En EEUU, donde se han encontrado 153 compañías que han realizado Reshoring y Nearshoring, el motivo más relevante para hacerlo es el del coste. Mientras, en Europa, con 208 empresas que han tomado esta decisión, lo que más ha incidido es todo lo relacionado con el negocio. En España, donde se han encontrado 9 casos de Reshoring, lo que más ha influido tiene que ver con el coste y con los clientes.

Productividad y empleo

Estas prácticas, según Leporati, tienen mucha relación con el aumento de la productividad y el desarrollo de la Industria 4.0 en los países desarrollados. De hecho, Reino Unido y Francia son los dos países europeos que más casos contabilizan, algo que tiene mucho que ver con la apuesta por el desarrollo tecnológico. “En casos como Reino Unido o Francia vemos una clara estrategia de desarrollo de Inteligencia Artificial. La mano de obra allí es cara y la productividad es lo único puede explicar esto”, afirma Leporati.

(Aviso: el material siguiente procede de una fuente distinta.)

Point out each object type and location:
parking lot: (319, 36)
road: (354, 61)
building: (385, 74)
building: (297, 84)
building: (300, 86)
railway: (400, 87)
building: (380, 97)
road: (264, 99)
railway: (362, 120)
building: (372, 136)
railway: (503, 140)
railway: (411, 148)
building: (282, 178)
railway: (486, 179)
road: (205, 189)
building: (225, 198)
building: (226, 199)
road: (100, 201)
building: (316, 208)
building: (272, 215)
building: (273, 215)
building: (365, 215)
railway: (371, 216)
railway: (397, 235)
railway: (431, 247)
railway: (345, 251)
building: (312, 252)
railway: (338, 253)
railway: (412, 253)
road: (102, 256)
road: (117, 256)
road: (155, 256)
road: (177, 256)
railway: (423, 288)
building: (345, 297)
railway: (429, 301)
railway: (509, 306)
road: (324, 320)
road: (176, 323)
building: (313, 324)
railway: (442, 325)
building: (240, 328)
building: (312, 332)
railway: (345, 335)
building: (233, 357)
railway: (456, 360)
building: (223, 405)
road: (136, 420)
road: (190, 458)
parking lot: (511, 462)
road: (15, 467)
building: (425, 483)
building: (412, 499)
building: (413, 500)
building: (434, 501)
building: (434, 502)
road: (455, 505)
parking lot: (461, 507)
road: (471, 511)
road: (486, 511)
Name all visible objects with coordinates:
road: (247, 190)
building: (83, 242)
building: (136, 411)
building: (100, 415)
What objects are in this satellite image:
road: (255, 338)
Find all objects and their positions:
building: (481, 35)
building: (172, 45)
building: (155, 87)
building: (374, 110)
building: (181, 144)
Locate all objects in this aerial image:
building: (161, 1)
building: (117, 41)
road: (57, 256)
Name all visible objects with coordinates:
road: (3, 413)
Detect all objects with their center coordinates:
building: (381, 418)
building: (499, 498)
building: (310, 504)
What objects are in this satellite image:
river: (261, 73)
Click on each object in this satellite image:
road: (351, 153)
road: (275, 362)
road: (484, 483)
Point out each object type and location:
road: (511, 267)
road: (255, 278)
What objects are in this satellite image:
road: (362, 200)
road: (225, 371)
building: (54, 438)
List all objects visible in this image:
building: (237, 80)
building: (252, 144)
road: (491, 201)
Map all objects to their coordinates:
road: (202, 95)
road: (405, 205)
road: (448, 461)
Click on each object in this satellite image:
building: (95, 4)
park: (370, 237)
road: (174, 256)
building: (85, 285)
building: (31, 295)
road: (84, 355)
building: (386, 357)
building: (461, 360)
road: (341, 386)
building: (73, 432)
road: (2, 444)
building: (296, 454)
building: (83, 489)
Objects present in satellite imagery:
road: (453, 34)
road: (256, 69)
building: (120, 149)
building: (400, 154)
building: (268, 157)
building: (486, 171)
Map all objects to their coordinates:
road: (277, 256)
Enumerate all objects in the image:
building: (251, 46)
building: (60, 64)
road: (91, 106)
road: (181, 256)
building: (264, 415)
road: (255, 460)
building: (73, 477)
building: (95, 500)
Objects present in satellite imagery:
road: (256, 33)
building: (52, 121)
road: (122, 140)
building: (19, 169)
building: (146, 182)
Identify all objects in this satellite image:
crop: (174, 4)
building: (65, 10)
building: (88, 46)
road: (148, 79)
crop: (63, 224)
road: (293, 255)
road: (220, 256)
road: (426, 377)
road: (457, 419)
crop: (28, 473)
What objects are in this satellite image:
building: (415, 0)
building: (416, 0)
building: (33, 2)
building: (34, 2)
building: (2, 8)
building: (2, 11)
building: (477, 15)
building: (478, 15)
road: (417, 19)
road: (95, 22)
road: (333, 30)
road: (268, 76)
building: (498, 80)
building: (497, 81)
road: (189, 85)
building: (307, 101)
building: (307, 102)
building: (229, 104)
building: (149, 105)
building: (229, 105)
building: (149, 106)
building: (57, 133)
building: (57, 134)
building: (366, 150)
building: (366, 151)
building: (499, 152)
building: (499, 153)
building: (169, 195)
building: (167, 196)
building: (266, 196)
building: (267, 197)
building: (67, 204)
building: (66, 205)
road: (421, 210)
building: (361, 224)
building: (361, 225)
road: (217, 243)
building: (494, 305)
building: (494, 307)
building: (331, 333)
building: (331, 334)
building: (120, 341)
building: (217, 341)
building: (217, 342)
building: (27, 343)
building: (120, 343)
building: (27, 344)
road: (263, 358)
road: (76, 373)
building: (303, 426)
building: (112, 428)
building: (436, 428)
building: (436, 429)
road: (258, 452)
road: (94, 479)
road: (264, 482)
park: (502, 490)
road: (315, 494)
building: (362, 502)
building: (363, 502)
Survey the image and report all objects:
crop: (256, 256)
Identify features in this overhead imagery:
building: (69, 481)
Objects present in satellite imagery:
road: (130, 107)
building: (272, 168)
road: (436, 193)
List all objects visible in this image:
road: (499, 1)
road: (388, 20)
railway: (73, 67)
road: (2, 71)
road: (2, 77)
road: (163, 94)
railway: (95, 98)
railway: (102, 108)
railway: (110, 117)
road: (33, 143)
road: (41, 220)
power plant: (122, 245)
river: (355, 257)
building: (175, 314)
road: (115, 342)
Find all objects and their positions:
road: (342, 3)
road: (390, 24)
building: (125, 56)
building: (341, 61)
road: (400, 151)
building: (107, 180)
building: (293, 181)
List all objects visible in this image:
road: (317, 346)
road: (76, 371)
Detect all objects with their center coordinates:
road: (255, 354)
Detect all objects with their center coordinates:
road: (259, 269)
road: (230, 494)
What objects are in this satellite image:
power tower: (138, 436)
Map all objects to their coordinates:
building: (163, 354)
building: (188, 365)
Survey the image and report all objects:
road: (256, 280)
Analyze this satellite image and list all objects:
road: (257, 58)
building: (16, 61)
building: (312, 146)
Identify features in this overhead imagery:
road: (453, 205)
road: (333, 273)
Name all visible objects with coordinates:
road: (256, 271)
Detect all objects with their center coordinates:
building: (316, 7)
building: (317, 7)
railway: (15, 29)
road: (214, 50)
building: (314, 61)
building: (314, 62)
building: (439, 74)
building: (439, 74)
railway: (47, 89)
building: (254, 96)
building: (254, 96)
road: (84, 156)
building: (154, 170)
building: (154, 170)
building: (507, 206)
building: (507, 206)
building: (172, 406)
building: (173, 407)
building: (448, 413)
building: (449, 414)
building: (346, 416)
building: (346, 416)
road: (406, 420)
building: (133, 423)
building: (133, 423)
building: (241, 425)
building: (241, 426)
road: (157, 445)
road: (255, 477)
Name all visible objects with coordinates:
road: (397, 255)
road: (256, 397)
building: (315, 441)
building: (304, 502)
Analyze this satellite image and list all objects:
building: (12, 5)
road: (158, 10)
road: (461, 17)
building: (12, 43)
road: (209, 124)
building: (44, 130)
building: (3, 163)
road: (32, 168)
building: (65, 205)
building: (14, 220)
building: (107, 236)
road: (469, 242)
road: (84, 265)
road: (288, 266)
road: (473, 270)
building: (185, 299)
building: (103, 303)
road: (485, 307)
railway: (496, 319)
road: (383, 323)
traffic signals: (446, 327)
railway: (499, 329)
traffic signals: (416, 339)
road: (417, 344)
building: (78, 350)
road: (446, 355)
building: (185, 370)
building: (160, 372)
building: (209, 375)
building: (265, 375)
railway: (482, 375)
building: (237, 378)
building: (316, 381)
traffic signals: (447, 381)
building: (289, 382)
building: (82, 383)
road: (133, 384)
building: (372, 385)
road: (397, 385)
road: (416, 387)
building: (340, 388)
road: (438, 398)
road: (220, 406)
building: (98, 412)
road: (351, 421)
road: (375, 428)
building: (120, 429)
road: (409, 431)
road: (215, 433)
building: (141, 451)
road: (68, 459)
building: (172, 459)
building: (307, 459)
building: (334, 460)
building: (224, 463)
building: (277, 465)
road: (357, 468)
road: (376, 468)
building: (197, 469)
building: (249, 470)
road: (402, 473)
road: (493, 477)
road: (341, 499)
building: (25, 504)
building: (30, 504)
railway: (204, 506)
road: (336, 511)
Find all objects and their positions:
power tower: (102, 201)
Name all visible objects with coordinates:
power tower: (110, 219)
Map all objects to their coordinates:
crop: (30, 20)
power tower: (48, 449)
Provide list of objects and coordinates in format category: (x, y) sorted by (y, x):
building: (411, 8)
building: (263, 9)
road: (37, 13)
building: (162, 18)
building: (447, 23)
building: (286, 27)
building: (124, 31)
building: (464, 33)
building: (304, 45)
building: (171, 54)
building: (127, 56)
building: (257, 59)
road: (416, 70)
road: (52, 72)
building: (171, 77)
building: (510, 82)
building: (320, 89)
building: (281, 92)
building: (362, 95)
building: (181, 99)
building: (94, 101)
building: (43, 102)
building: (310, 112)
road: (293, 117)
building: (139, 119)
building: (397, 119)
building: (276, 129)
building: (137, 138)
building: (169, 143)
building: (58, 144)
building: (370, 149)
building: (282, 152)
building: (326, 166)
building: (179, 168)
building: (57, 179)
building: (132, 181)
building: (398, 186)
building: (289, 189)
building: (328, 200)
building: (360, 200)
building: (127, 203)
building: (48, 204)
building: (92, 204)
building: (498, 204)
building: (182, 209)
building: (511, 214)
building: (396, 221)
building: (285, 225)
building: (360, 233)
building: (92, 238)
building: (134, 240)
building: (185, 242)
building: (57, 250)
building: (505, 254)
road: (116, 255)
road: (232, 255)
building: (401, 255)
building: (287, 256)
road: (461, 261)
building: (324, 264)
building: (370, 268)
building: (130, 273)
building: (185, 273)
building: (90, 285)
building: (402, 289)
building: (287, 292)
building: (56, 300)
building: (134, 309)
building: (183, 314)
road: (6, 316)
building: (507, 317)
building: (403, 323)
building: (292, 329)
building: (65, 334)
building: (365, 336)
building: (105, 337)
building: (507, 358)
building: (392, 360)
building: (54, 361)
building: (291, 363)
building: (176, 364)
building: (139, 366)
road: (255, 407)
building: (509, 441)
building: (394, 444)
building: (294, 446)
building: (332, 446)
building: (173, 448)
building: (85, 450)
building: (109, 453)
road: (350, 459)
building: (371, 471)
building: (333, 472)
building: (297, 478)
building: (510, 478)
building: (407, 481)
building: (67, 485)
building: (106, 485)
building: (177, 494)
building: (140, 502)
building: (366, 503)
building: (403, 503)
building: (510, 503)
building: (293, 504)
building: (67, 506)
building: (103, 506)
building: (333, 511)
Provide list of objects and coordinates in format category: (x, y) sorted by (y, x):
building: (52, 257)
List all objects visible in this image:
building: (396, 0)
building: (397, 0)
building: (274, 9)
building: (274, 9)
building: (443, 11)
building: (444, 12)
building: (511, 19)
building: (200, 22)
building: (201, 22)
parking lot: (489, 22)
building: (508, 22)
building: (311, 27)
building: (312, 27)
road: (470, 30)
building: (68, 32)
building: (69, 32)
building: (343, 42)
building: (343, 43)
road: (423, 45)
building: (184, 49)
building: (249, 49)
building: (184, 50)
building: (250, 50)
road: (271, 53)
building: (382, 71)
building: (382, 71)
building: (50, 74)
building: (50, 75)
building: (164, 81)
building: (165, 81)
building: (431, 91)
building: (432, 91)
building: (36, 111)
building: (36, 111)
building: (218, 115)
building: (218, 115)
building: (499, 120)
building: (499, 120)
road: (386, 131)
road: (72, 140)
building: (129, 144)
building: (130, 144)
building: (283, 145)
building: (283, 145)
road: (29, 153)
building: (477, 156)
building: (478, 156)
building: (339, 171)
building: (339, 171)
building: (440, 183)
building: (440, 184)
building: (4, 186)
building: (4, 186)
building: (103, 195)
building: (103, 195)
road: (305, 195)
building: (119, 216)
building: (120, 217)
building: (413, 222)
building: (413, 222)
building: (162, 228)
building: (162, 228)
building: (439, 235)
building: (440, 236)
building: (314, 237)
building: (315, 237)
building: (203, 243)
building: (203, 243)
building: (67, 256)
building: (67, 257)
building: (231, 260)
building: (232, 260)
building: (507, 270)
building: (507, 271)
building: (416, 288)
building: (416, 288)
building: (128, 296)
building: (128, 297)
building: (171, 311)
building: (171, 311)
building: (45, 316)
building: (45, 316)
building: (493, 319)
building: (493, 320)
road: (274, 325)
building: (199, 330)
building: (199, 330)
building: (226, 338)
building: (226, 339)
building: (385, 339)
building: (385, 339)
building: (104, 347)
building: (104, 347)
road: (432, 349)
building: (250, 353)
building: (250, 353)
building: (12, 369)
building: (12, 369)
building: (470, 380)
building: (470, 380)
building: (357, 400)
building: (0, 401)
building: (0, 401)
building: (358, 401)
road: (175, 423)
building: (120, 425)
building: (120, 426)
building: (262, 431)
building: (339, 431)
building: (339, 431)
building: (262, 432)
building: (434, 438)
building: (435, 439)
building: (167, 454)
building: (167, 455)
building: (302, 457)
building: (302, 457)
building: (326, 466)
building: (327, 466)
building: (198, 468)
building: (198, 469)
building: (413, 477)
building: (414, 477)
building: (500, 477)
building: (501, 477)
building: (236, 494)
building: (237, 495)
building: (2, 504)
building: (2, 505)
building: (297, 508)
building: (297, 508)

No obstante, el experto reconoce que fenómenos políticos como el Brexit o la guerra comercial entre bloques económicos también pueden estar influyendo en el crecimiento de estas prácticas.

En España vamos por detrás, defiende Leporati, que resalta la importante inversión que se necesita para poner en marcha estos planes de fomento y desarrollo tecnológico, con vistas a generar el conocimiento tecnológico y el ecosistema necesarios para incrementar la productividad. En todo ello, el papel de los gobiernos “es fundamental para que las empresas puedan desarrollarlo”, asevera.

En relación al empleo que se generará con la vuelta de los sistemas productivos de las compañías, si bien será real, no tendrá el alcance que tuvo antes del Offshoring. “La cantidad de empleos que se van a generar no será igual a la de cuando se marcharon, y la tipología tampoco. Serán empleos que requieran mucha más formación en estas nuevas tecnologías”, concluye Leporati.